Wow, even a few all-NBA players who rank pretty low on the VORP / WS scale. There are a lot more all-NBA calibre players with higher WS than VORP though, as we see you basically have to have over 7.5 WS to be considered all-NBA while there are players near 0 VORP… 0 value above a replacement player!!!

My gut instinct is that these guys are great defensive players part of championship teams… let’s check this category out…
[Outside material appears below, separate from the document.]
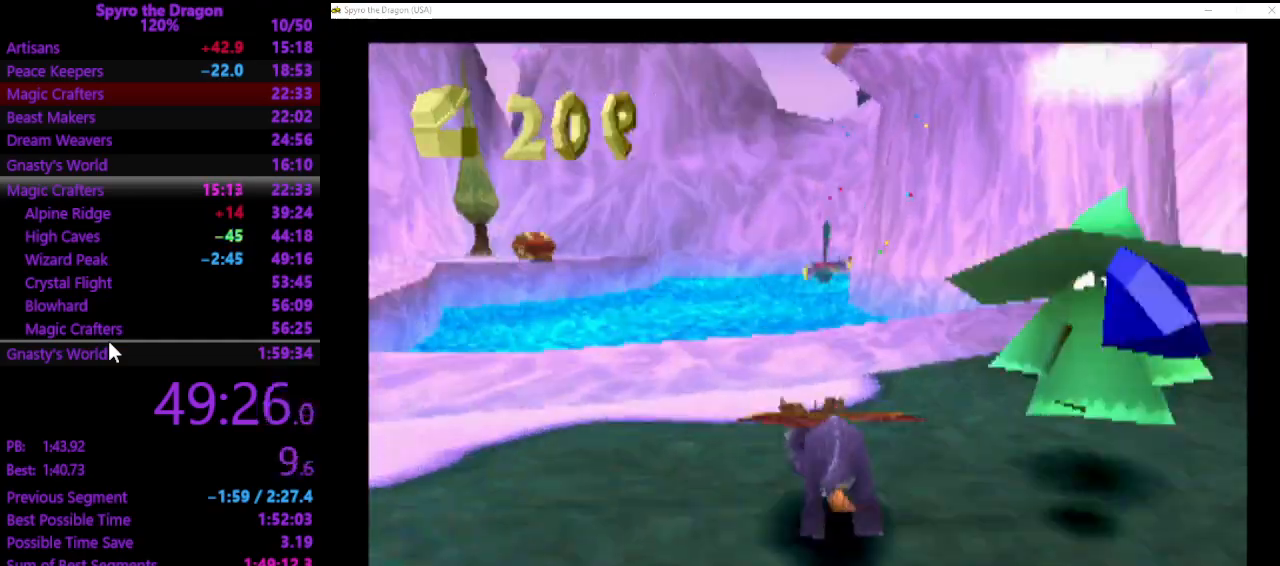
{"buttons": ["CROSS"], "left_stick": "up-left", "events": [[467, "CROSS", "down"]]}
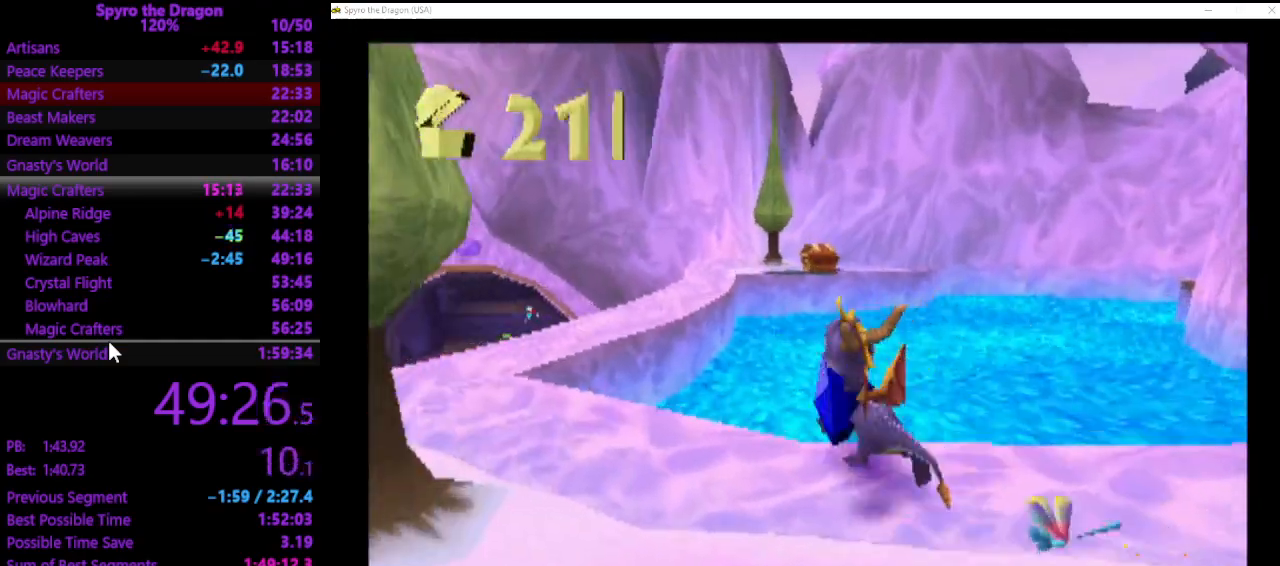
{"buttons": ["CROSS"], "left_stick": "up", "events": [[267, "left_stick", "up"], [333, "CROSS", "up"], [433, "CROSS", "down"]]}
All-NBA, High WS, Low VORP

In [20]:
playerAggDfAllNbaAllStar[playerAggDfAllNbaAllStar['accolades_all_nba'] == 'All-NBA'].sort_values('advancedStats_VORP', ascending = True)[[
    'season_start_year',
    'perGameStats_Player',
    'perGameStats_Age',
    'perGameStats_Tm',
    'perGameStats_G',
    'perGameStats_MP',
    'advancedStats_BPM',
    'advancedStats_VORP',
    'advancedStats_WS',
    'per100Stats_PTS',
    'per100Stats_TRB',
    'per100Stats_AST',
    'per100Stats_STL',
    'per100Stats_BLK',
    'per100Stats_TOV'
]].head(20)
Out[20]:
season_start_year perGameStats_Player perGameStats_Age perGameStats_Tm perGameStats_G perGameStats_MP advancedStats_BPM advancedStats_VORP advancedStats_WS per100Stats_PTS per100Stats_TRB per100Stats_AST per100Stats_STL per100Stats_BLK per100Stats_TOV
4420 1993 Dominique Wilkins* 34 LAC 25 37.9 0.0 0.5 2.6 37.0 8.9 2.8 1.5 0.4 2.6
286 1980 Tiny Archibald* 32 BOS 80 35.3 -1.3 0.5 6.9 18.7 3.0 10.4 1.3 0.3 4.5
11781 2013 Tony Parker 31 SAS 68 29.4 -0.5 0.8 5.9 28.7 3.9 9.8 0.9 0.2 3.8
12467 2015 Andre Drummond 22 DET 81 32.9 -0.5 1.0 7.4 24.9 22.7 1.3 2.3 2.1 2.9
6514 2000 Dikembe Mutombo* 34 PHI 26 33.7 2.5 1.0 3.7 18.4 19.5 1.3 0.5 4.0 3.1
9418 2008 Carmelo Anthony 24 DEN 66 34.5 0.3 1.3 5.0 33.6 10.1 5.0 1.7 0.5 4.5
3315 1990 Bernard King* 34 WSB 64 37.5 0.1 1.3 3.5 37.2 6.5 6.0 1.1 0.3 5.2
6513 2000 Dikembe Mutombo* 34 ATL 49 35.0 0.9 1.3 4.5 13.5 21.1 1.6 0.6 4.2 2.8
4419 1993 Dominique Wilkins* 34 ATL 49 34.4 1.4 1.4 5.8 36.1 9.2 3.4 1.9 0.7 3.6
11907 2014 LaMarcus Aldridge 29 POR 71 35.4 0.3 1.4 8.6 33.7 14.7 2.5 1.0 1.4 2.5
11490 2013 LaMarcus Aldridge 28 POR 69 36.2 0.3 1.5 7.5 32.5 15.5 3.6 1.3 1.4 2.5
6902 2001 Jermaine O’Neal 23 IND 72 37.6 0.2 1.5 6.4 26.4 14.6 2.3 0.9 3.2 3.4
10973 2011 Rajon Rondo 25 BOS 53 36.9 1.3 1.6 4.9 17.1 7.0 16.8 2.6 0.1 5.2
10166 2009 Amar’e Stoudemire 27 PHO 82 34.6 0.3 1.6 10.7 33.6 13.0 1.5 0.9 1.5 3.8
12752 2015 Klay Thompson 25 GSW 80 33.3 0.7 1.8 8.0 32.1 5.5 3.0 1.1 0.9 2.5
8863 2006 Yao Ming* 26 HOU 48 33.8 2.3 1.8 7.4 39.2 14.7 3.1 0.6 3.1 5.4
4918 1995 Juwan Howard 22 WSB 81 40.7 0.2 1.8 5.6 27.8 10.3 5.6 1.0 0.6 4.7
1289 1983 Moses Malone* 28 PHI 71 36.8 0.7 1.8 9.5 29.7 17.5 1.8 1.3 2.0 4.6
10949 2011 Tony Parker 29 SAS 60 32.1 1.7 1.8 7.1 29.4 4.6 12.4 1.5 0.1 4.1
4258 1993 Kevin Johnson 27 PHO 67 36.6 0.9 1.8 8.7 27.1 3.4 12.9 2.5 0.2 4.8

So, somehow, nobody on this last has a VORP of higher than 1.8. This means that no one on this list has a BPM of higher than -0.2. In fact, some have VORPs close to 0, which mean they are being valued close to a replacement player. How is this possible?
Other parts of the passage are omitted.